Angular motion of surgical tool during the execution of three guided vertical incisions by the user wearing the HMD. The valley in the graph corresponds to the vertical incision made with the scalpel attached to a 9 DOF Flexible IMU. The average difference across the cuts at \(2.3^\circ\) for a 20 mm depth cut displays the consistency from the user

Table 2 Performance attributes of a user on the MRCS performing an incision cut 3 times

Despite not being focused on task accuracy, the RMSE difference of \(2.3^\circ\) is within the expected range of \(2.9^\circ\) (Kabuye et al. 2022) for a tracked incision into simulated tissue (Table 2). However, the average depth of the incision made is higher than the target depth of 15 mm. This could be due to the limited number of vertical incisions required for proficiency in surgical planning as the test subject had no prior knowledge of the surgical procedure. However, another issue could arise from the 3D printed collagen-based specimen failing to provide a more amplified haptic response that would communicate to the user when to stop as the additional 3D imagery only visually shows the tissue separation. One way to correct this would be to either add additional dynamism in the 3D imagery corresponding to tissue vasculature and blood that could serve as another visual aid for the user or engage in post-process treatment of the 3D printed biospecimen to provide improved physical texture.
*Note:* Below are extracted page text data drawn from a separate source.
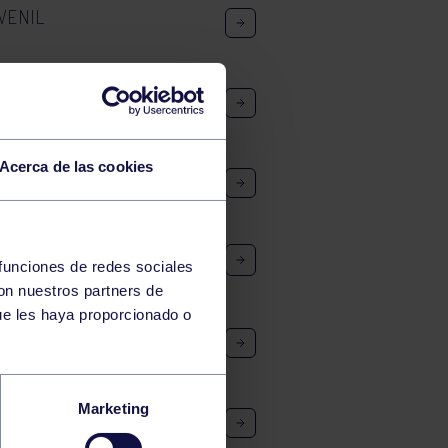
VENIL
E TRASONA
Acerca de las cookies
ÍN FEMENINO
JETILLA: PEÑA EL BERRÓN –
 funciones de redes sociales
con nuestros partners de
ue les haya proporcionado o
ACIONAL MASCULINO
Marketing
CC – CANT BASKET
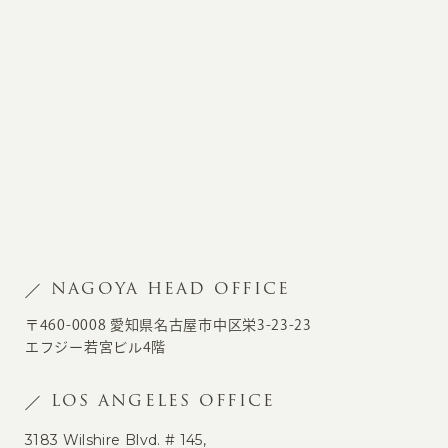
NAGOYA HEAD OFFICE
〒460-0008 愛知県名古屋市中区栄3-23-23
エフジー若宮ビル4階
LOS ANGELES OFFICE
3183 Wilshire Blvd. # 145,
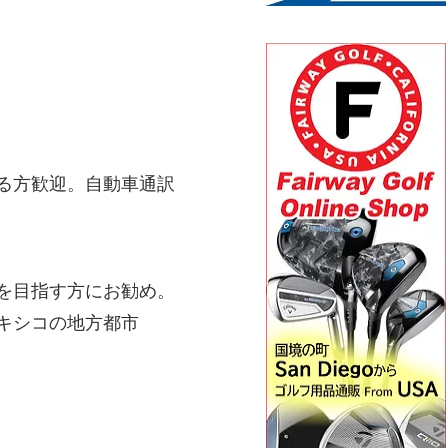
る方歓迎。自動車通訳
を目指す方にお勧め。
キシコの地方都市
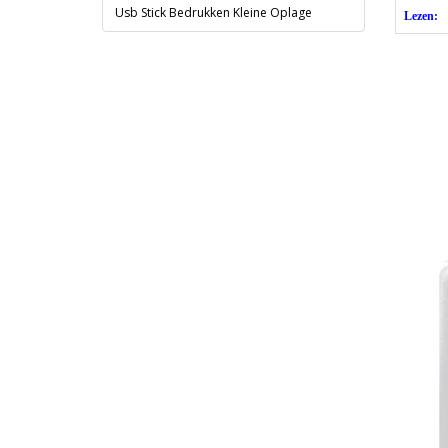
Usb Stick Bedrukken Kleine Oplage
Lezen:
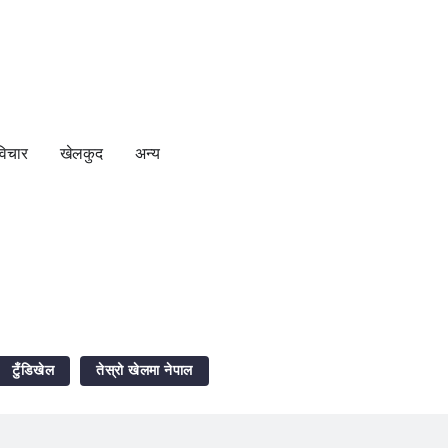
विचार
खेलकुद
अन्य
टुँडिखेल
तेस्रो खेलमा नेपाल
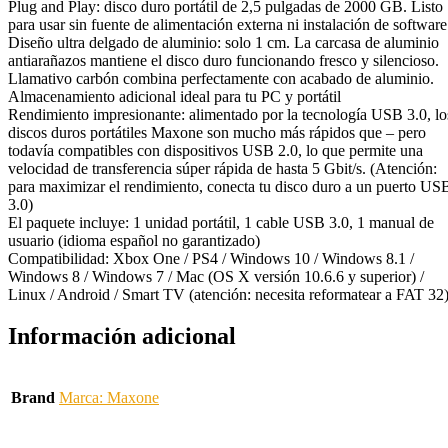
Plug and Play: disco duro portátil de 2,5 pulgadas de 2000 GB. Listo
para usar sin fuente de alimentación externa ni instalación de software
Diseño ultra delgado de aluminio: solo 1 cm. La carcasa de aluminio
antiarañazos mantiene el disco duro funcionando fresco y silencioso.
Llamativo carbón combina perfectamente con acabado de aluminio.
Almacenamiento adicional ideal para tu PC y portátil
Rendimiento impresionante: alimentado por la tecnología USB 3.0, lo
discos duros portátiles Maxone son mucho más rápidos que – pero
todavía compatibles con dispositivos USB 2.0, lo que permite una
velocidad de transferencia súper rápida de hasta 5 Gbit/s. (Atención:
para maximizar el rendimiento, conecta tu disco duro a un puerto US
3.0)
El paquete incluye: 1 unidad portátil, 1 cable USB 3.0, 1 manual de
usuario (idioma español no garantizado)
Compatibilidad: Xbox One / PS4 / Windows 10 / Windows 8.1 /
Windows 8 / Windows 7 / Mac (OS X versión 10.6.6 y superior) /
Linux / Android / Smart TV (atención: necesita reformatear a FAT 32
Información adicional
Brand
Marca: Maxone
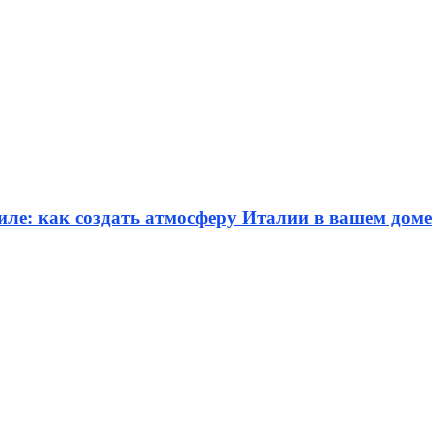
иле: как создать атмосферу Италии в вашем доме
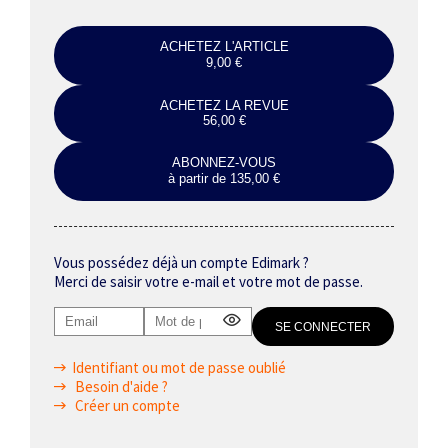
ACHETEZ L'ARTICLE
9,00 €
ACHETEZ LA REVUE
56,00 €
ABONNEZ-VOUS
à partir de 135,00 €
Vous possédez déjà un compte Edimark ?
Merci de saisir votre e-mail et votre mot de passe.
Identifiant ou mot de passe oublié
Besoin d'aide ?
Créer un compte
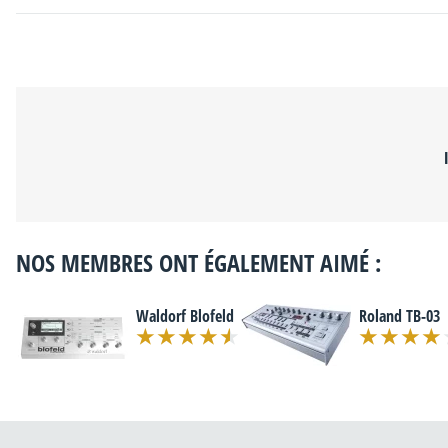
NOS MEMBRES ONT ÉGALEMENT AIMÉ :
Waldorf Blofeld
Roland TB-03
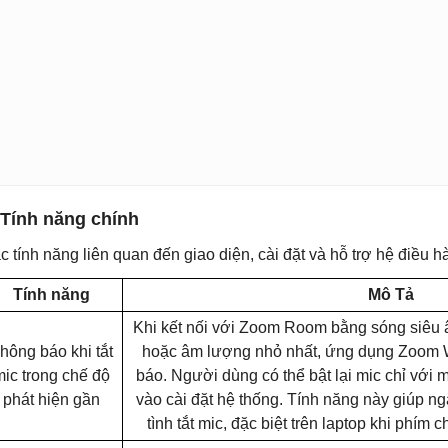
 Tính năng chính
c tính năng liên quan đến giao diện, cài đặt và hỗ trợ hệ điều h
Tính năng
Mô Tả
Khi kết nối với Zoom Room bằng sóng siêu âm
hông báo khi tắt
hoặc âm lượng nhỏ nhất, ứng dụng Zoom W
mic trong chế độ
báo. Người dùng có thể bật lại mic chỉ với m
phát hiện gần
vào cài đặt hệ thống. Tính năng này giúp ngă
tình tắt mic, đặc biệt trên laptop khi phím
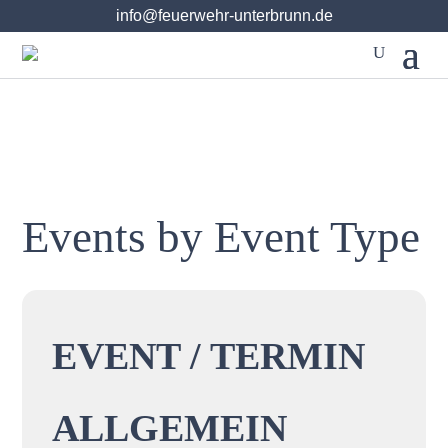
info@feuerwehr-unterbrunn.de
info@feuerwehr-unterbrunn.de
Events by Event Type
EVENT / TERMIN
ALLGEMEIN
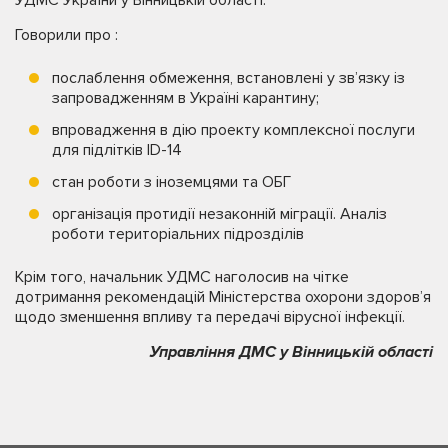
Говорили про :
послаблення обмеження, встановлені у зв’язку із
запровадженням в Україні карантину;
впровадження в дію проекту комплексної послуги
для підлітків ID-14
стан роботи з іноземцями та ОБГ
організація протидії незаконній міграції. Аналіз
роботи територіальних підрозділів
Крім того, начальник УДМС наголосив на чітке
дотримання рекомендацій Міністерства охорони здоров’я
щодо зменшення впливу та передачі вірусної інфекції.
Управління ДМС у Вінницькій області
The MRCS demonstrates haptic feedback, sensitivity, and navigation capability in this test scenario.

5 Conclusion

This work demonstrates the ability of the Mixed Reality Combination System (MRCS) to not only guide a user’s navigation as they are preplanning the task execution through the image visualization and interaction but also to track the task execution to quantify their skill set in achieving task completion. By pairing a 3D printed biospecimen and projecting virtual imagery onto it, an augmented reality environment is created for a user that allows them to plan a task prior to execution that is tracked using an Inertial measurement unit sensor.

At this early stage of the capability demonstration, the feasibility demonstration of the Mixed Reality platform is the primary goal. The accuracy of the user in the capability demonstration is secondary given their limited skill set as a novice. Other factors not under consideration, like additional mental workloads that the user would be under while engaged with the MRCS during task execution, could exist. This could include, but is not limited to, the mental work needed to adjust between the virtual and physical images in the same visual frame (Xi et al. 2022; Jeffri and Awang Rambli 2021). The additional mental workload would arise from not only processing (in the brain) the additional dynamism in the 3D imagery corresponding to vasculature that is input in the field of vision as the AR imagery for the user as a visual aid, but also fatigue arising from having the physical weight of the AR head-mounted display on the user (Buchner et al. 2022; Rho et al. 2020). This additional mental workload can be further evaluated to quantify its impact on user task performance in the future.

The application of this enabling technology in this regard demonstrates that the proposed MRCS platform can provide an improved iterative way for a user to increase exposure in task execution through complex guided paths. Future work will seek to study its accuracy in different environments and for path planning by surgeons.